A friend is someone that holds space for you. What you both choose to do with that space is up to you. You share something: a connection, an interest, a downright soul-to-soul bond.

I gain valuable insight into who I am through my friends. They have held emotional, physical and spiritual space for me. They’ve paid for my taxi home, shared their chips with me, walked, laughed silly and talked frankly with me. Held my hand for my first sober tattoo and pep-talked me through job interviews.

Having and being a friend is about sharing experiences like these. It’s about learning how to grow, how to be yourself. Authentically. It’s about love.

My friends have loved and carried me through all of the most difficult phases of my life. When I had a breakdown, having spent months in a psychiatric ward, my friends took care of me. I was twenty years old. Very fragile, confused and frightened. They sat with me in my stoic, depressed silence most days. They cooked for me. They dragged me out – they included me, even though we were all scared. They protected me.

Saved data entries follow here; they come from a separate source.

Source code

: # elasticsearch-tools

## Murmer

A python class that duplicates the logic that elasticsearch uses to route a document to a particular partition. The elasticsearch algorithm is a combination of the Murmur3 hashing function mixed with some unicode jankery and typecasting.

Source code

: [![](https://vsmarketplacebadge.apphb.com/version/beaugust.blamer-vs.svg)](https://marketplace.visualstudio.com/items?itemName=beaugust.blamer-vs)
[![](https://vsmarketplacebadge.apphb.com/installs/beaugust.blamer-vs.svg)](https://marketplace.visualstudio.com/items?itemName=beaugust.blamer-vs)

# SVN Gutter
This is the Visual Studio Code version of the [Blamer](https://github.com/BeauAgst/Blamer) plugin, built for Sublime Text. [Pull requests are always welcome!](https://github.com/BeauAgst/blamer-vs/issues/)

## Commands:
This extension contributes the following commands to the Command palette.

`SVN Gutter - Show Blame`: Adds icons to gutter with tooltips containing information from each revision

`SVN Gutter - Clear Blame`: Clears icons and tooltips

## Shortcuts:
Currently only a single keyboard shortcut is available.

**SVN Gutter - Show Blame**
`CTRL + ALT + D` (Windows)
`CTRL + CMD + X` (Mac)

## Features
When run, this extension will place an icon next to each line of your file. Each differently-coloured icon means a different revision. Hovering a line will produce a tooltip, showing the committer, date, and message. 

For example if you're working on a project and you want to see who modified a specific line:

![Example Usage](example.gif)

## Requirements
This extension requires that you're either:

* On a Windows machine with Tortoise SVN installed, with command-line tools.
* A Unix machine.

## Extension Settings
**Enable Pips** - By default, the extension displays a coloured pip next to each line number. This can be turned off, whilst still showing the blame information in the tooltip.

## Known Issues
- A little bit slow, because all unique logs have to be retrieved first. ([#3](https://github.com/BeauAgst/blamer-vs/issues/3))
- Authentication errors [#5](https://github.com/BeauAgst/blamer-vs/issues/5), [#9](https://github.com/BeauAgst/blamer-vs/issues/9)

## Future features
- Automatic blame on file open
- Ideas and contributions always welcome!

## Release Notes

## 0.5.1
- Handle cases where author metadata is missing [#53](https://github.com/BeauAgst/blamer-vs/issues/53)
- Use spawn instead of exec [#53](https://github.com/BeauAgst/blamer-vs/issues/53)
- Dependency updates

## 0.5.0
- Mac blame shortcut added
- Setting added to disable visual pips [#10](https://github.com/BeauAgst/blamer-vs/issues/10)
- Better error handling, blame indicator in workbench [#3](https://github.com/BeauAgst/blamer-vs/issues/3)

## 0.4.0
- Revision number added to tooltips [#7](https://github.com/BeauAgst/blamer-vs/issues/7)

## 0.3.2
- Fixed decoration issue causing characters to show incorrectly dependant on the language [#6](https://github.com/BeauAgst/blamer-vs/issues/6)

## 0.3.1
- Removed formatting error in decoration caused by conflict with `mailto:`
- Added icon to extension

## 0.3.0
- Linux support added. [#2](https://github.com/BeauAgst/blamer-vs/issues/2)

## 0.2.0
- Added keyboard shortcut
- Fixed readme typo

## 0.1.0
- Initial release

I will always be grateful.

On firm advice from my mother, I returned to campus. In the summer of 2015, back there, I made new friends.

In a darkened room at an afters on an August night during the Fringe, I complimented a tall blonde diva on her tortoiseshell glasses. I confidently declared to another, fierce firecracker of a brunette ‘I can tell you’re bare sick and bare nice.’ I talked lovingly to a small Glaswegian sweetheart about roast chicken dinners with lashings of gravy. A little later on that year, I met their insane, powerhouse of an accomplice. We established a coven.

The coven chain-smoked outside the brutalist, greyscale George Square Library during our studies. We drank gallons of cheap prosecco. We danced in the dungeons of Cowgate until our feet couldn’t carry us home. We screamed and cackled until our voices went hoarse. We invited chaos wherever we went. Then we all graduated. Some of us moved away, but the coven remains strong.

What feels most important to me, as I have travelled briefly through my ‘friendship 101’, is that my friends encourage me to step into my power. To be confident about who I am, as a black, queer woman, as a human being – through the lens of their love and affection for me. I can’t really think of anything more wonderful than that.

To me, friendship is a language of love that is sung in the heart, and lasts a lifetime.